The occultation of HIP 107302 by Jupiter^⋆

¹ Armagh Observatory, College Hill, Armagh, BT61 9DG UK
e-mail: aac@arm.ac.uk
² International Occultation Timing Association – European Section  
³ Institut de Ciències de l’ Espai (IEEC – CSIC), Spain
⁴ Agrupació Astronòmica de Sabadell, 08200 Barcelona, Spain
⁵ Instituto de Astrofísica de Canarias, 38205 La Laguna ( Tenerife), Spain
⁶ Universidade Federal do Rio de Janeiro, Observatorio do Valongo, Ladeira Pedro Antonio 43, 20080-090 Rio de Janeiro, Brazil
⁷ IMCCE/Observatorie de Paris, 77 Avenue Denfert Rochereau, 75014 Paris, France
⁸ Observatorio Nacional/MCT, R. General Jose Cristino 77, 20921-400 Rio de Janeiro, Brazil
⁹ Observatoire de Paris/LESIA, bâtiment 10, 92195 Meudon Cedex, France
¹⁰ IAS Observatory, 9000 Hakos, Namibia
¹¹ Astronomical Union of Sparta, 23100 Sparta, Greece
¹² Ellinogermaniki Agogi Observatory, Dimitrios Panegeas Str., 153 51 Pallini, Greece
¹³ Department of Astrophysics, Astronomy and Mechanics, University of Athens, Panepistimiopolis, 157 84 Zografos, Athens, Greece

Received: 1 May 2013
Accepted: 21 June 2013

Abstract

Aims. Occultations of bright stars by planets provide information on the state of their atmospheres. An occultation of the bright star 45 Capricornii (HIP 107302) by Jupiter occurred on the night of 3/4 August 2009.

Methods. The event was observed at multiple sites in Europe, Africa and South America and with instruments ranging in aperture from 0.4 m to 2.2 m.

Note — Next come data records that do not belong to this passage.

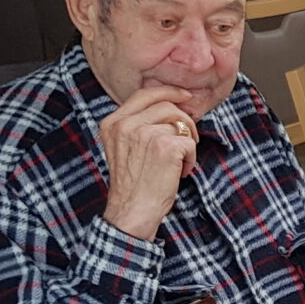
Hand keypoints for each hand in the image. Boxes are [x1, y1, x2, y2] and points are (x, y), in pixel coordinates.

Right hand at [98, 87, 199, 241]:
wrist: (132, 211)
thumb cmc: (132, 185)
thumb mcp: (123, 148)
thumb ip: (137, 126)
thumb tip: (170, 107)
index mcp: (113, 123)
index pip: (144, 94)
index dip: (169, 92)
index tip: (185, 97)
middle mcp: (126, 124)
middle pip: (167, 105)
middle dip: (184, 120)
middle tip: (190, 138)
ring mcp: (145, 133)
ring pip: (180, 123)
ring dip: (187, 142)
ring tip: (180, 161)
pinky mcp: (165, 146)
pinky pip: (189, 142)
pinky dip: (191, 158)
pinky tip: (180, 172)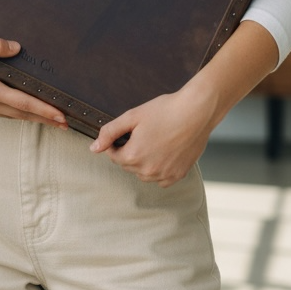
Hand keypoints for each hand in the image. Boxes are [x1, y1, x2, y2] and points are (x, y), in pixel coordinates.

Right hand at [0, 24, 66, 126]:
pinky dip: (15, 113)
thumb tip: (17, 47)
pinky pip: (0, 113)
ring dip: (31, 117)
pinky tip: (20, 109)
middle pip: (22, 114)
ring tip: (49, 118)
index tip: (63, 118)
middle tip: (65, 124)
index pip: (25, 103)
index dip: (46, 111)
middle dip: (45, 119)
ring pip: (12, 115)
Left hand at [89, 82, 217, 187]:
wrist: (197, 111)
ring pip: (144, 173)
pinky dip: (159, 170)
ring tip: (155, 141)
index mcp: (133, 156)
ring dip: (144, 162)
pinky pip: (161, 179)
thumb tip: (94, 148)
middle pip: (128, 165)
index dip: (117, 143)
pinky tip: (165, 153)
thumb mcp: (132, 116)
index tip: (127, 133)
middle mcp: (147, 170)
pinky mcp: (178, 175)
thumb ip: (110, 132)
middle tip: (143, 134)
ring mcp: (164, 175)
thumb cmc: (165, 110)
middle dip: (130, 152)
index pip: (114, 156)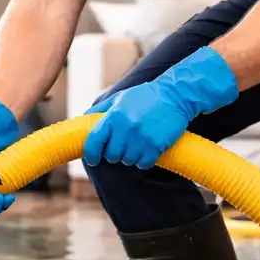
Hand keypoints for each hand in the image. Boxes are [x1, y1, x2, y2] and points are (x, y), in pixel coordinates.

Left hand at [83, 46, 237, 169]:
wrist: (175, 95)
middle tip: (124, 147)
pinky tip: (148, 152)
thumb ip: (102, 109)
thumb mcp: (121, 98)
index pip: (94, 141)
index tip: (93, 159)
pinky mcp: (156, 145)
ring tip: (138, 146)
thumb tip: (84, 120)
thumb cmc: (146, 96)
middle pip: (112, 155)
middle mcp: (126, 127)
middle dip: (116, 154)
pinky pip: (144, 164)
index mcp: (114, 115)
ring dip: (131, 157)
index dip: (91, 154)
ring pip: (128, 161)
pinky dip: (144, 161)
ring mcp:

All observations, except one, were carried out in methane absorption bands centred at 0.89 μm and 2.2 μm to minimise the planetary contribution to the measured stellar flux. Following the application of special post-processing techniques, differential photometry was performed. Nearby bright satellites were used as reference sources.

Results. Fifteen lightcurves were obtained. The photometric time series for fourteen of these were fitted to a model atmosphere of constant scale height (H). Estimates of H for most lightcurves lie within the range 20−30 km with an inverse-variance weighted mean of 23.6 ± 0.4 km, in good agreement with previous works. A comparison between half-light times at ingress and at egress implies an astrometric offset of 10−15 mas in Jupiter’s position relative to the star. Five lightcurves – two for ingress and three for egress – were numerically inverted into profiles of pressure versus temperature. Isothermal, mutually consistent behaviour is observed within the pressure range 3−10 μbar. The inferred temperature of 165 ± 5 K is consistent with, but slightly higher than, that measured by the Galileo Probe at 5° S latitude in 1995 at the same pressure level. Subtraction of isothermal models for nine cases show the presence of at least one, and possibly two, non-isothermal layers a few tens of km below the half-light datum. Their altitudes are similar to those of features previously reported during the occultation of HIP 9369 in 1999. Our temperature estimates are consistent with the expected small magnitude of the perturbation of the atmosphere following the impact event on Jupiter in July 2009.